Wie reduzieren Tiere Stress?

Der Kontakt mit Tieren reduziert nachweislich Stressreaktionen im Körper. Studien zeigen, dass Stresshormone wie Cortisol abgebaut werden. Gleichzeitig setzt der Körper das Hormon Oxytocin frei, das für Entspannung, Vertrauen und soziale Bindung verantwortlich ist. Besonders stark wird das Oxytozin-System durch angenehmen Körperkontakt aktiviert, etwa wenn die Person einen Hund streichelt. Die hormonellen Veränderungen wirken beruhigend, senken den Blutdruck und verbessern die Fähigkeit, mit belastenden Situationen umzugehen.

Können Tiere unsere Motivation und Lernfähigkeit steigern?
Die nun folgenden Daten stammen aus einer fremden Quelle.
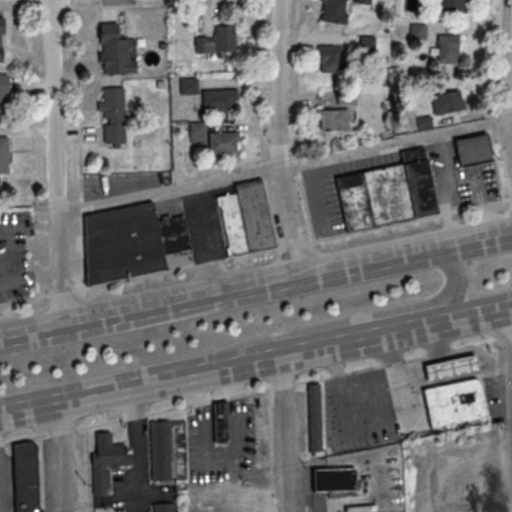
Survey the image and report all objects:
building: (365, 0)
building: (449, 5)
building: (333, 10)
building: (114, 32)
building: (1, 38)
building: (216, 39)
building: (367, 41)
building: (447, 48)
building: (331, 54)
building: (188, 85)
road: (501, 85)
building: (3, 90)
building: (219, 98)
building: (447, 101)
building: (113, 115)
building: (332, 118)
building: (213, 137)
road: (276, 139)
building: (472, 149)
building: (473, 149)
building: (3, 154)
road: (54, 163)
road: (284, 167)
building: (386, 192)
building: (387, 192)
building: (245, 217)
building: (245, 218)
building: (130, 240)
road: (256, 251)
road: (255, 285)
road: (364, 317)
road: (511, 339)
road: (256, 361)
building: (472, 361)
building: (450, 368)
road: (256, 391)
building: (455, 401)
building: (454, 402)
building: (314, 416)
building: (313, 417)
building: (220, 420)
road: (283, 434)
road: (137, 448)
building: (159, 449)
building: (159, 450)
road: (61, 454)
building: (105, 461)
building: (106, 467)
building: (24, 476)
building: (25, 477)
building: (333, 478)
building: (333, 479)
building: (162, 507)
building: (163, 507)
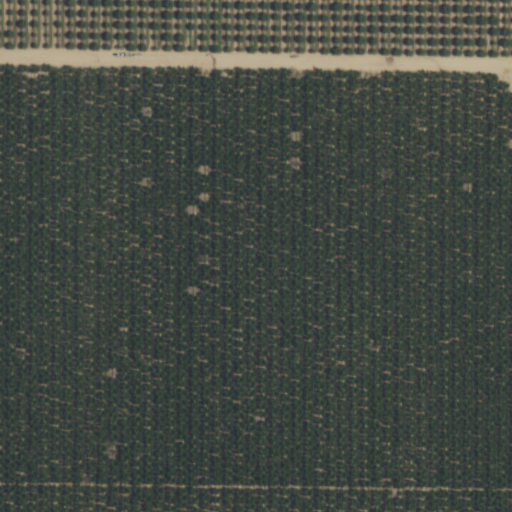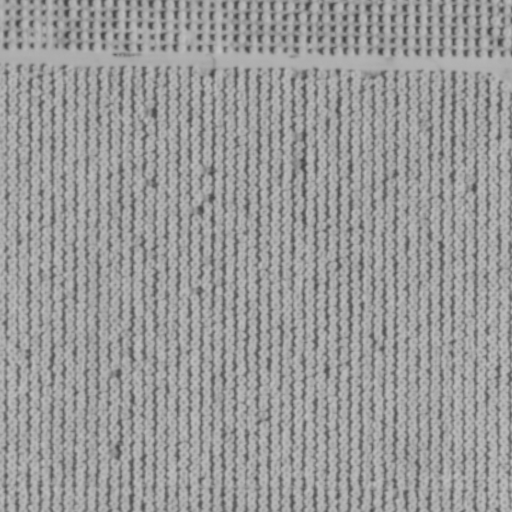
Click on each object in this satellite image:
crop: (263, 25)
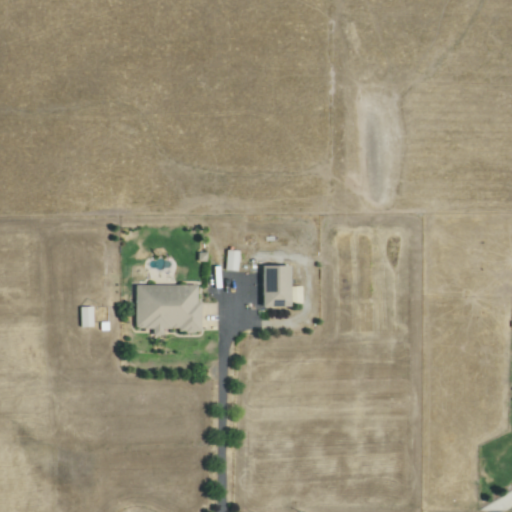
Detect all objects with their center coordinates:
building: (270, 287)
building: (325, 293)
building: (163, 309)
road: (222, 415)
road: (501, 503)
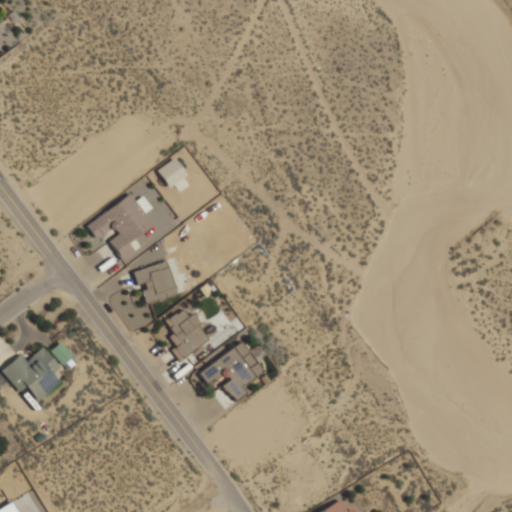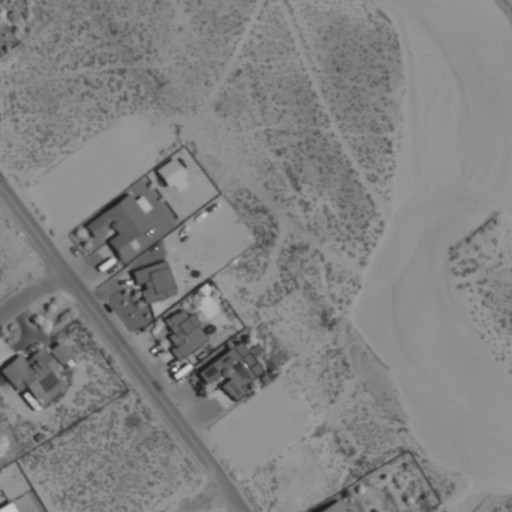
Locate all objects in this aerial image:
building: (169, 172)
building: (120, 224)
building: (118, 225)
river: (407, 256)
building: (153, 281)
building: (153, 282)
road: (30, 293)
building: (183, 331)
building: (182, 333)
road: (120, 349)
building: (58, 352)
building: (58, 352)
building: (230, 370)
building: (230, 371)
building: (30, 372)
building: (30, 372)
road: (206, 500)
building: (7, 507)
building: (7, 507)
building: (332, 507)
building: (333, 507)
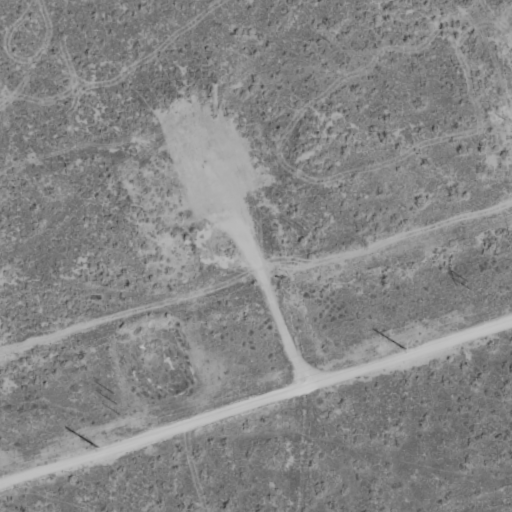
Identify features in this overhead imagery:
power tower: (469, 285)
power tower: (114, 404)
road: (256, 411)
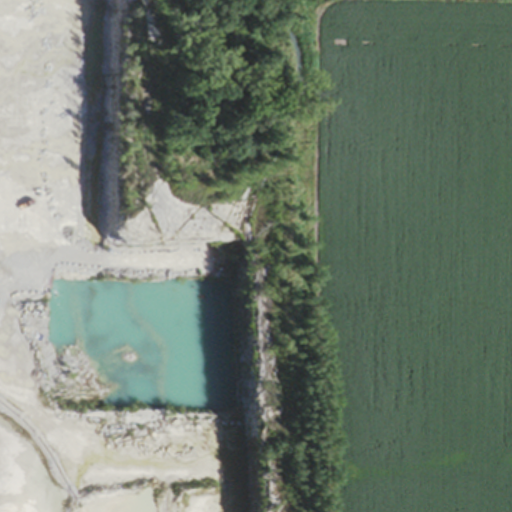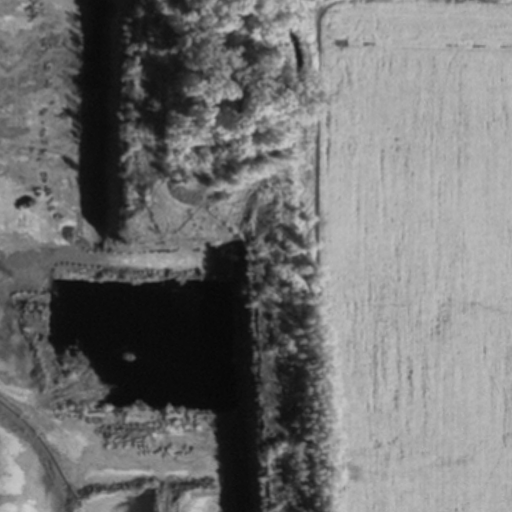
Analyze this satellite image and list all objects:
quarry: (162, 256)
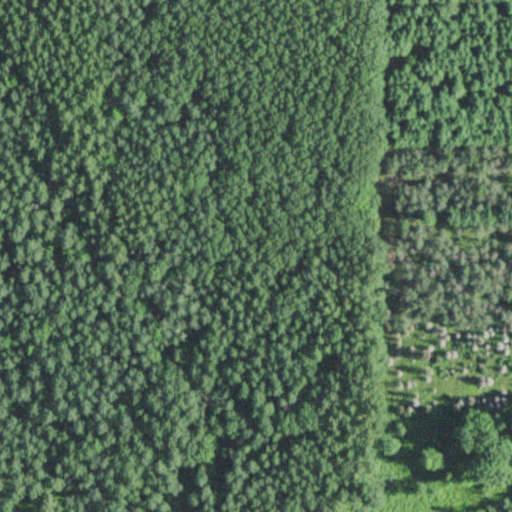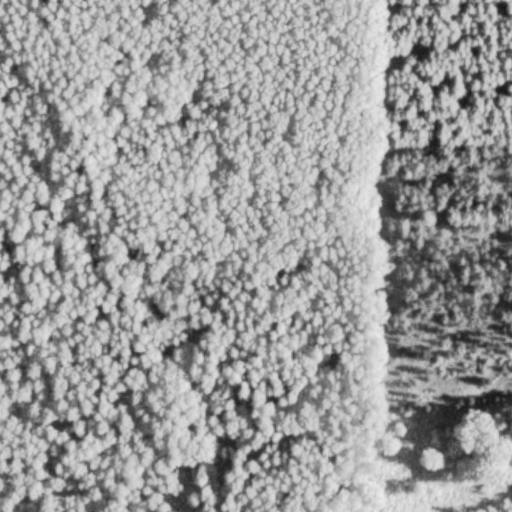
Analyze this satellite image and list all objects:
park: (179, 256)
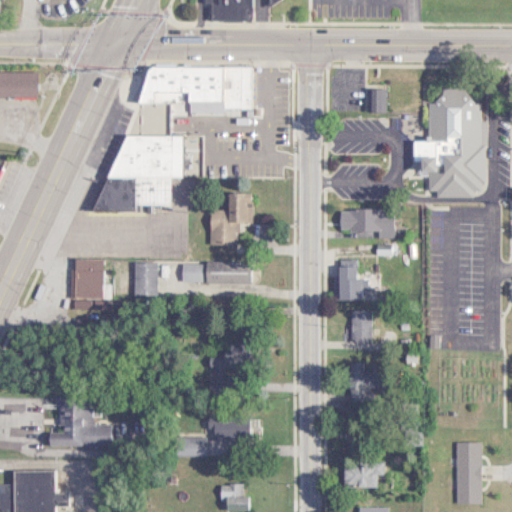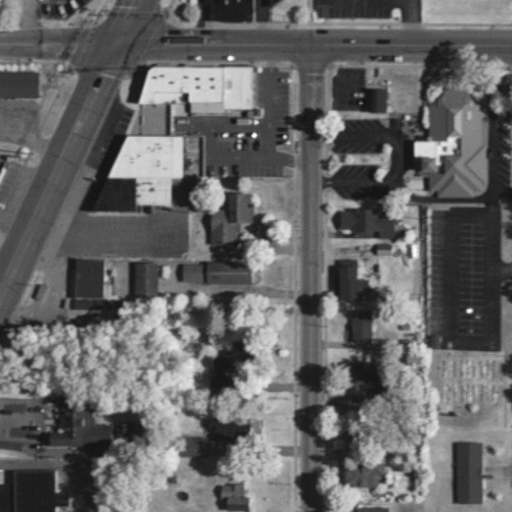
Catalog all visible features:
building: (208, 9)
road: (411, 21)
road: (16, 22)
traffic signals: (111, 42)
road: (311, 42)
road: (55, 43)
building: (16, 84)
building: (372, 99)
road: (267, 116)
road: (486, 127)
building: (160, 131)
road: (64, 139)
road: (29, 140)
building: (447, 146)
road: (393, 157)
building: (4, 158)
road: (15, 214)
building: (357, 219)
building: (225, 220)
road: (82, 237)
road: (485, 249)
road: (498, 265)
building: (210, 272)
road: (301, 276)
building: (139, 278)
building: (344, 281)
building: (356, 324)
building: (214, 369)
building: (356, 386)
road: (7, 423)
building: (74, 424)
building: (217, 427)
building: (184, 445)
road: (64, 459)
building: (463, 472)
building: (356, 473)
building: (28, 492)
building: (228, 496)
building: (367, 508)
Wurde durch den Kontakt mit Tieren eine stressfreie Umgebung geschaffen, können sich die Patient:innen besser konzentrieren und neue Fähigkeiten entwickeln. Tiere bauen emotionale Blockaden ab und erzeugen eine positive Stimmung. Beides ist essenziell für erfolgreiches Lernen. Als soziale Katalysatoren fördern Tiere darüber hinaus eine offene Haltung gegenüber neuen Erfahrungen. Besonders bedeutsam sind diese Effekte in der Arbeit mit Kindern und in rehabilitativen Maßnahmen.